DATA PROVIDED START
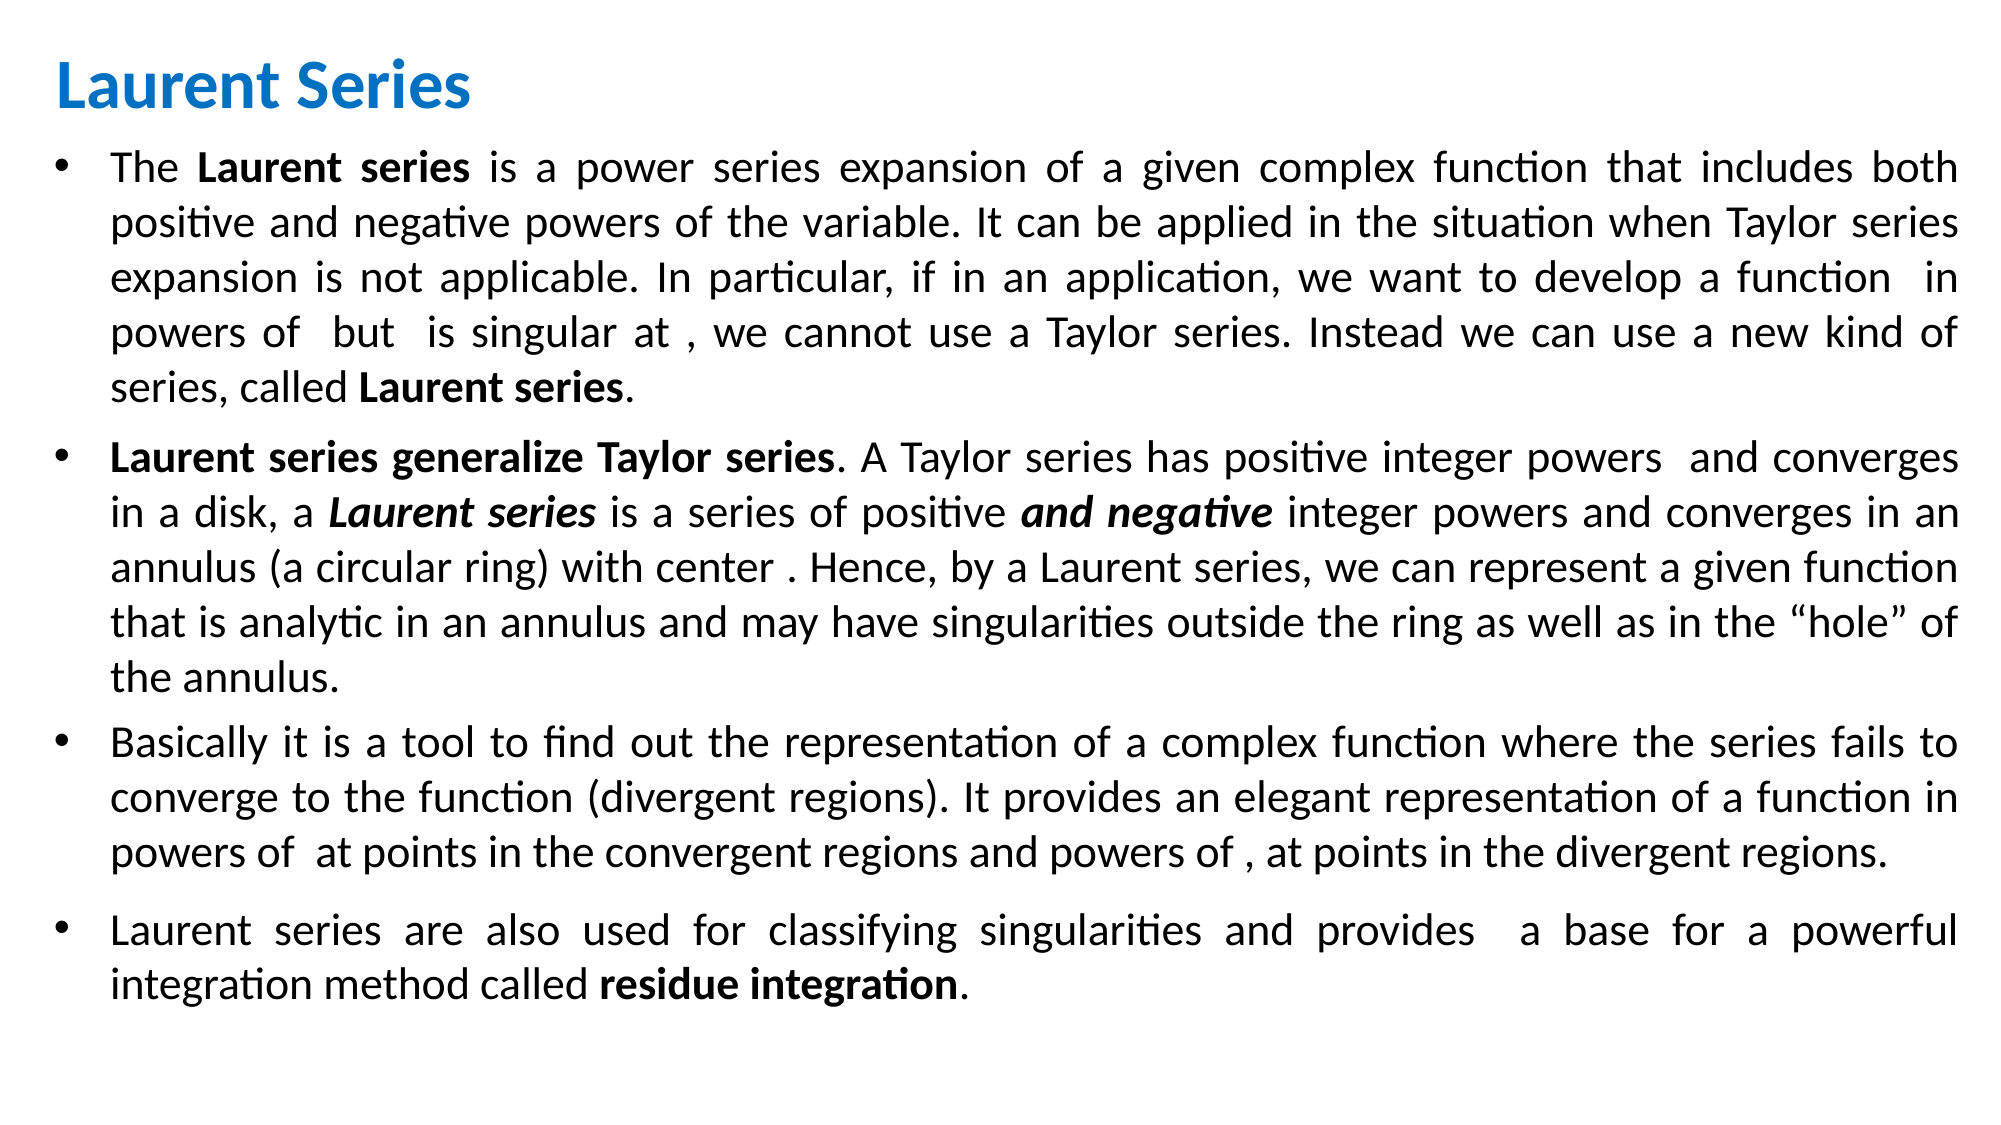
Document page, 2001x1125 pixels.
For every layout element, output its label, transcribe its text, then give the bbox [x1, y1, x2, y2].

text_box Laurent Series [41, 30, 488, 131]
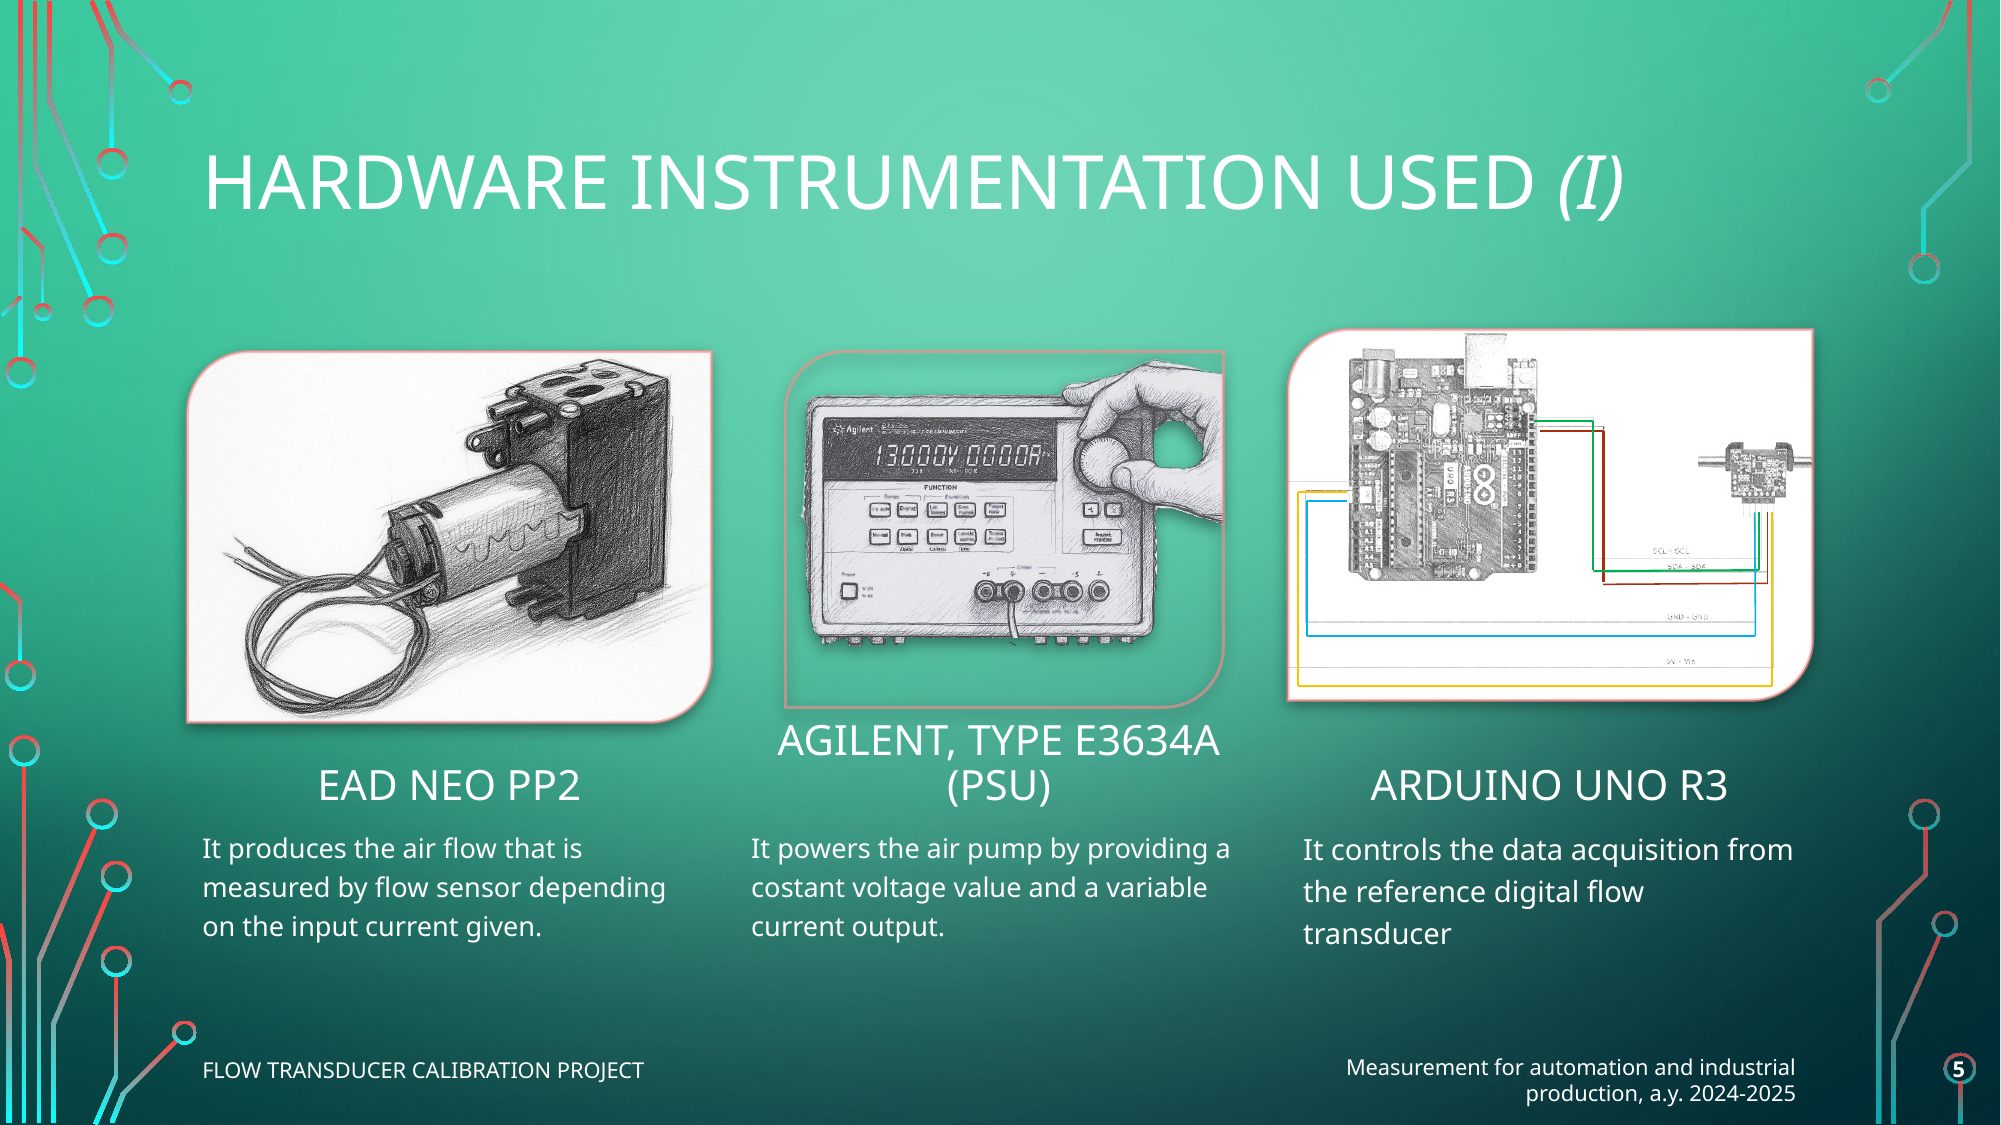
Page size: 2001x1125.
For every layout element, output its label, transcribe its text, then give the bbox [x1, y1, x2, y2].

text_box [1298, 491, 1773, 687]
slide_number Measurement for automation and industrial production, a.y. 2024-2025 [1324, 1049, 1812, 1110]
list Ead neo pp2 [187, 723, 712, 817]
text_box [1534, 420, 1759, 491]
picture [186, 351, 712, 723]
list It powers the air pump by providing a costant voltage value and a variable current output. [736, 817, 1262, 950]
list It controls the data acquisition from the reference digital flow transducer [1288, 817, 1813, 950]
slide_number 5 [1853, 1040, 1981, 1100]
picture [785, 351, 1224, 708]
title Hardware instrumentation used (I) [187, 28, 1813, 342]
list Agilent, type e3634A (PSU) [736, 722, 1262, 817]
picture [1287, 329, 1813, 701]
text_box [1759, 431, 1768, 491]
footer Flow Transducer Calibration project [187, 1040, 1211, 1100]
list Arduino uno r3 [1288, 722, 1812, 817]
list It produces the air flow that is measured by flow sensor depending on the input current given. [187, 817, 712, 952]
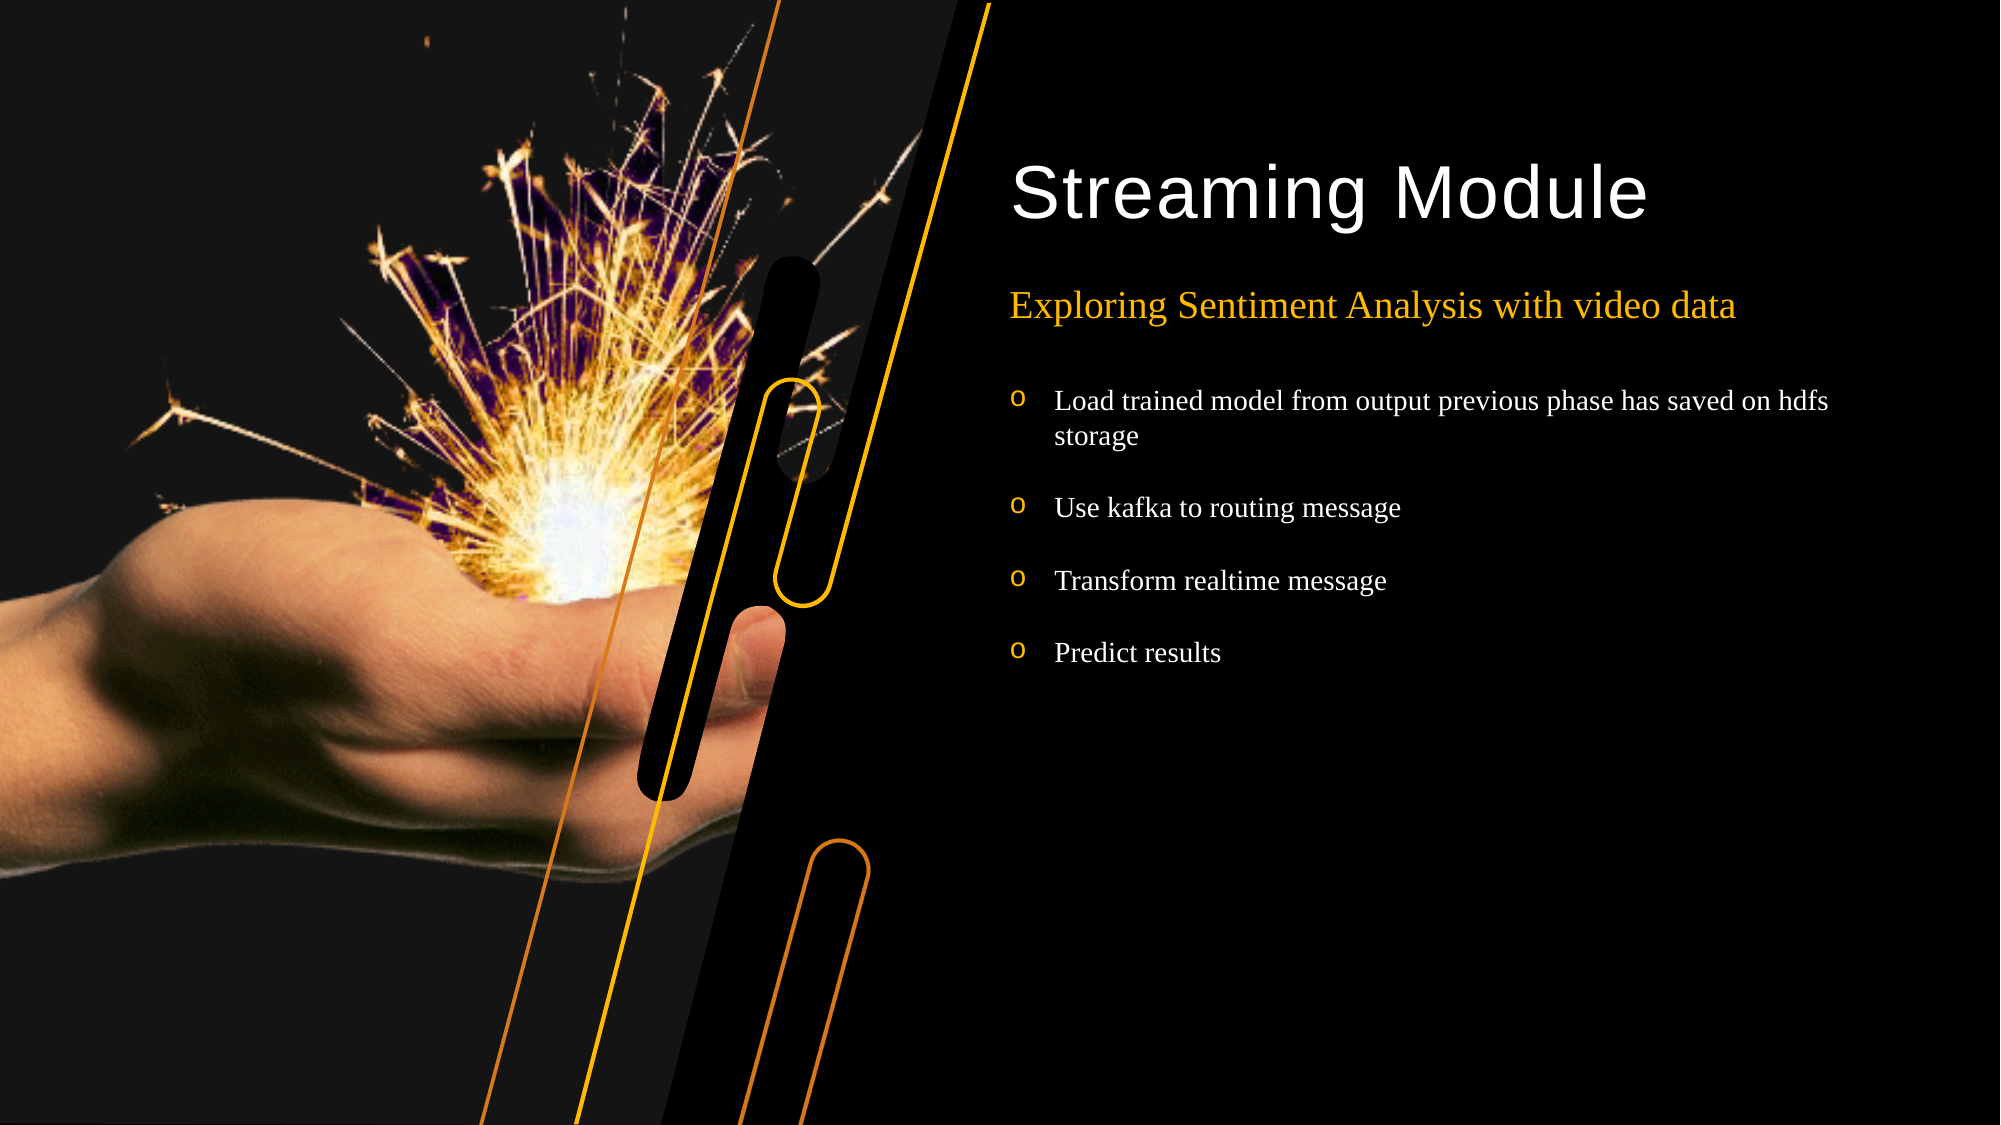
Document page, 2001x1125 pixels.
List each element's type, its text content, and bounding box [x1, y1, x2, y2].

picture [0, 0, 479, 1125]
text_box [966, 2, 992, 95]
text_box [479, 0, 780, 1125]
list Load trained model from output previous phase has saved on hdfs storage Use kafka to routing message Transform realtime message Predict results [994, 380, 1910, 894]
subtitle Exploring Sentiment Analysis with video data [994, 263, 1780, 354]
title Streaming Module [995, 117, 1782, 243]
picture [780, 0, 959, 1125]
DATA PROVIDED END
Skip every picture, and give the rest of the material above again exactly.

Document page, 2001x1125 pixels.
For every layout element, output its label, transcribe its text, then give the bbox [x1, y1, x2, y2].

text_box Laurent Series [41, 30, 488, 131]
Page size: 2001x1125.
For every layout element, output its label, transcribe its text, then give the bbox [x1, y1, x2, y2].

text_box [1298, 491, 1773, 687]
slide_number Measurement for automation and industrial production, a.y. 2024-2025 [1324, 1049, 1812, 1110]
list Ead neo pp2 [187, 723, 712, 817]
text_box [1534, 420, 1759, 491]
picture [186, 351, 712, 723]
list It powers the air pump by providing a costant voltage value and a variable current output. [736, 817, 1262, 950]
list It controls the data acquisition from the reference digital flow transducer [1288, 817, 1813, 950]
slide_number 5 [1853, 1040, 1981, 1100]
picture [785, 351, 1224, 708]
title Hardware instrumentation used (I) [187, 28, 1813, 342]
list Agilent, type e3634A (PSU) [736, 722, 1262, 817]
picture [1287, 329, 1813, 701]
text_box [1759, 431, 1768, 491]
footer Flow Transducer Calibration project [187, 1040, 1211, 1100]
list Arduino uno r3 [1288, 722, 1812, 817]
list It produces the air flow that is measured by flow sensor depending on the input current given. [187, 817, 712, 952]
Document page, 2001x1125 pixels.
List each element's type, its text content, and bounding box [x1, y1, x2, y2].

picture [0, 0, 479, 1125]
text_box [966, 2, 992, 95]
text_box [479, 0, 780, 1125]
list Load trained model from output previous phase has saved on hdfs storage Use kafka to routing message Transform realtime message Predict results [994, 380, 1910, 894]
subtitle Exploring Sentiment Analysis with video data [994, 263, 1780, 354]
title Streaming Module [995, 117, 1782, 243]
picture [780, 0, 959, 1125]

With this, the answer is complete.